Non-oxidative modification of lens crystallins by kynurenine: a novel post-translational protein modification with possible relevance to ageing and cataract

In humans, the crystallin proteins of the ocular lens become yellow-coloured and fluorescent with ageing. With the development of senile nuclear cataract, the crystallins become brown and additional fluorophores are formed. The mechanism underlying crystallin colouration is not known but may involve interaction with kynurenine-derived UV filter compounds. We have recently identified a sulphur-linked glutathionyl-3-hydroxykynurenine glucoside adduct in the lens and speculated that kynurenine may also form adducts with GSH and possibly with nucleophilic amino acids of the crystallins (e.g. Cys). Here we show that kynurenine modifies calf lens crystallins non-oxidatively to yield coloured (365 nm absorbing), fluorescent (Ex 380 nm/Em 450-490 nm) protein adducts.

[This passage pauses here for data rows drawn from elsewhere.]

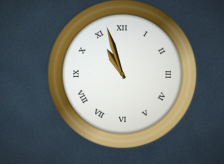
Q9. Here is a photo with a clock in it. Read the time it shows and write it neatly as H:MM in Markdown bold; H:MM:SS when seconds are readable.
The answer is **10:57**
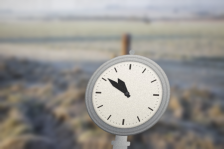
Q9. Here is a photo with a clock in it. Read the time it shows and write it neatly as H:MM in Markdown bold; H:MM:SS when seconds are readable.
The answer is **10:51**
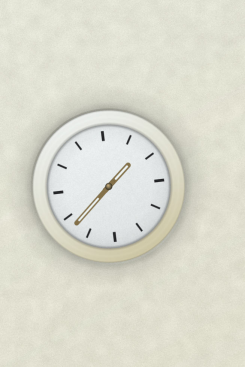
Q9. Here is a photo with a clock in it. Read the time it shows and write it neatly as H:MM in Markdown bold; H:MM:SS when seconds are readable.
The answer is **1:38**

Carboxymethylation and succinylation of crystallins inhibited kynurenine-mediated modification by approx. 90%, suggesting that Cys, Lys and possibly His residues may be involved. This was confirmed by showing that kynurenine formed adducts with GSH as well as with poly-His and poly-Lys. NMR studies revealed that the novel poly-Lys-kynurenine covalent linkage was via the epsilon-amino group of the Lys side chain and the betaC of the kynurenine side chain. Analysis of tryptic peptides of kynurenine-modified crystallins revealed that all of the coloured peptides contained either His, Cys or an internal Lys residue. We propose a novel mechanism of kynurenine-mediated crystallin modification which does not require UV light or oxidative conditions as catalysts. Rather, we suggest that the side chain of kynurenine-derived lens UV filters becomes deaminated to yield an alpha,beta-unsaturated carbonyl which is highly susceptible to attack by nucleophilic amino acid residues of the crystallins. The inability of the lens fibre cells to metabolise their constituent proteins results in the accumulation of coloured/fluorescent crystallins with age.